Numerical Analysis
Prerequisite(s):
Fundamental Algebra and Analysis II (or Calculus A II for non-math majors)
Course Description:
This course provides a rigorous exploration of the mathematical foundations and computational techniques used to solve problems that are analytically intractable. Moving beyond traditional "idealized" mathematics, the curriculum is designed to bridge the gap between theoretical modeling and practical prediction.
Unlike traditional introductory courses, this program focuses deeply on the transition from static approximation to dynamic and stochastic systems. A significant portion of the course is dedicated to the numerical treatment of Ordinary Differential Equations (ODEs)—including stability for stiff equations and geometric integration—and Stochastic Simulation, which addresses the inherent uncertainty in modern physical, biological, and financial models. Students will learn to evaluate numerical methods based on the three pillars: Accuracy, Stability, and Efficiency.
Learning Objectives:Course Syllabus & Detailed Topics
By the end of this course, students will be able to:
Analyze Errors and Computer Arithmetic: Understand the impact of floating-point representation, machine epsilon, and catastrophic cancellation on numerical reliability.
Construct Optimal Approximations: Master polynomial approximation in both infinity norms (Minimax via the Oscillation Theorem) and 2-norms (via Orthogonal Polynomials).

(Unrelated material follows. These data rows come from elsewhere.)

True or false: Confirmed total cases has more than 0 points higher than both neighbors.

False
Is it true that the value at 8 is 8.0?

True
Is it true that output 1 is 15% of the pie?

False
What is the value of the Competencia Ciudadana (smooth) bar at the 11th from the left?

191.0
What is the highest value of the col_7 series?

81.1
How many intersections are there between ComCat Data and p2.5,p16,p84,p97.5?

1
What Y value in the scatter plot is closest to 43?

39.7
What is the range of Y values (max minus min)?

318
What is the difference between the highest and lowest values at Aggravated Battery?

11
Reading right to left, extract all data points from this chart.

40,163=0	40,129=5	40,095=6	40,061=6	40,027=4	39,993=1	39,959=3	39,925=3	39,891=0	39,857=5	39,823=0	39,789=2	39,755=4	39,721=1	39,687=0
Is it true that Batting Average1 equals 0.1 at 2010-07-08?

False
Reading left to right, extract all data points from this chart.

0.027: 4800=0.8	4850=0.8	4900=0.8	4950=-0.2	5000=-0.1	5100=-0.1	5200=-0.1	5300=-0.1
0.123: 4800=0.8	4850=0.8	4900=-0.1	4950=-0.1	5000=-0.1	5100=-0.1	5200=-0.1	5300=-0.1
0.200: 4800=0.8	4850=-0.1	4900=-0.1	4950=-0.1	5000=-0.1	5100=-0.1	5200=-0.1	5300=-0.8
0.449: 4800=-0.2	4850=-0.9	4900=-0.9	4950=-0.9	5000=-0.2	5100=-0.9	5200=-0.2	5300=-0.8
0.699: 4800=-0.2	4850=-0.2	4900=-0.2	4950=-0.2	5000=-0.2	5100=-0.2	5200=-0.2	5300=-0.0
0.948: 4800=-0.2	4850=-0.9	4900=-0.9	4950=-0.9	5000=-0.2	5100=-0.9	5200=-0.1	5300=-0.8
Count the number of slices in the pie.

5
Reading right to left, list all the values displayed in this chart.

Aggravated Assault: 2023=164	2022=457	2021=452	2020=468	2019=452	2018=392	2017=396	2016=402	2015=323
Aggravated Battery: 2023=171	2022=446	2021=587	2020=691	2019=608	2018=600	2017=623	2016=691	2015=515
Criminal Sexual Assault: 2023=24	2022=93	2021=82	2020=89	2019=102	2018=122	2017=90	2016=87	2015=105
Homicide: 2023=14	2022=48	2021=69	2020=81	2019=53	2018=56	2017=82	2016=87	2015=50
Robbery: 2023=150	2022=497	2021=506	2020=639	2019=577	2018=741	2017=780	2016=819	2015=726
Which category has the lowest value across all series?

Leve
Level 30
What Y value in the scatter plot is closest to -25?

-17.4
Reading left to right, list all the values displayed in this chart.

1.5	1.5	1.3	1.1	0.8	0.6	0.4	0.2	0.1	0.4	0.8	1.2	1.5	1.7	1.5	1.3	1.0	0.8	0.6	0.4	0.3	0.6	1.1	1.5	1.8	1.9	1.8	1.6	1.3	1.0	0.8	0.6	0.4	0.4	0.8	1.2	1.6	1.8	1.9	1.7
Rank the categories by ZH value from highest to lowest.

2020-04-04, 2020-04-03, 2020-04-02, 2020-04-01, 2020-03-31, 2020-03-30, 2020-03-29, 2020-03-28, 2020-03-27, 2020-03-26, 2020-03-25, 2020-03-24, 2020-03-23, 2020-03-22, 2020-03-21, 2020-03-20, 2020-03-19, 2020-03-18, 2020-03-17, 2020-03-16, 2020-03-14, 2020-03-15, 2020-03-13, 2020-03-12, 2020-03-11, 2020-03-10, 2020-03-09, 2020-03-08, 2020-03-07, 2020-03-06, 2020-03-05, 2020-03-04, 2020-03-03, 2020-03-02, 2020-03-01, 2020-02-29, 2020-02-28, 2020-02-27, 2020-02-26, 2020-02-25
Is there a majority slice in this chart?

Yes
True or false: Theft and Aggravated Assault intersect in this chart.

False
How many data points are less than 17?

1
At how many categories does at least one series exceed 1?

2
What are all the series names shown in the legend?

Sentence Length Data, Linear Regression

Implement High-Precision Interpolation: Apply Lagrange, Newton, and Hermite forms while mitigating the Runge phenomenon through spline interpolation and Chebyshev nodes.
Solve Complex ODEs: Develop and analyze one-step (Euler, Runge-Kutta) and linear multistep methods (Adams-Bashforth, BDFs), specifically addressing challenges like stiffness and stability.
Preserve Physical Structures: Apply geometric integrators to preserve conserved quantities like energy and symplecticity in Hamiltonian systems.
Execute Stochastic Simulations: Utilize Monte Carlo principles and Markov Chain Monte Carlo (MCMC) to sample from complex distributions and solve high-dimensional problems.
Approximate SDEs: Understand the Ito calculus framework and implement numerical schemes for Stochastic Differential Equations (SDEs) such as the Euler-Maruyama and Milstein methods.
Course Syllabus & Detailed Topics
I. Preliminary Foundations
Modeling Cycle: State variables, modeling laws, and the "Analytical Wall."
Error Analysis: Truncation vs. Round-off error; stability and conditioning; backward error analysis.
Solving Nonlinear Equations: Iterative solvers (Bisection, Newton-Raphson) and modern acceleration techniques (Anderson Acceleration).
Minimax and Orthogonality: Chebyshev polynomials, best approximation in 2-norm, and Legendre polynomials.
Modern Paradigms: Beyond polynomials—Radial Basis Functions (RBFs) for scattered data and the Universal Approximation Theorem for Neural Networks.
Trigonometry Interpolation: The Discrete Fourier Transform (DFT) and the Fast Fourier Transform (FFT).
Numerical Integration: Newton-Cotes, Gaussian Quadrature, and Romberg integration.
One-Step and Multistep Methods: Runge-Kutta families (Butcher Tableaus) and Adams-Moulton/Bashforth schemes.
Stiffness and Absolute Stability: A-stability, L-stability, and Backward Differentiation Formulas (BDFs).
Geometric Integration: Symplectic integrators (Symplectic Euler, Stormer-Verlet) and Hamiltonian flows.
Boundary Value Problems (BVPs): Shooting methods, Finite Difference methods, and Spectral Collocation.
Monte Carlo Principles: Probability review, Law of Large Numbers, and variance reduction (Control Variates, Antithetic Variates).
Sampling Algorithms: Acceptance-Rejection method, Box-Muller, and Metropolis-Hastings(MCMC).
Stochastic Dynamics: Chemical Master Equation (SSA/Gillespie), Brownian motion, and Ito's Formula.
Numerical SDEs: Strong vs. Weak convergence; Euler-Maruyama and Milstein schemes.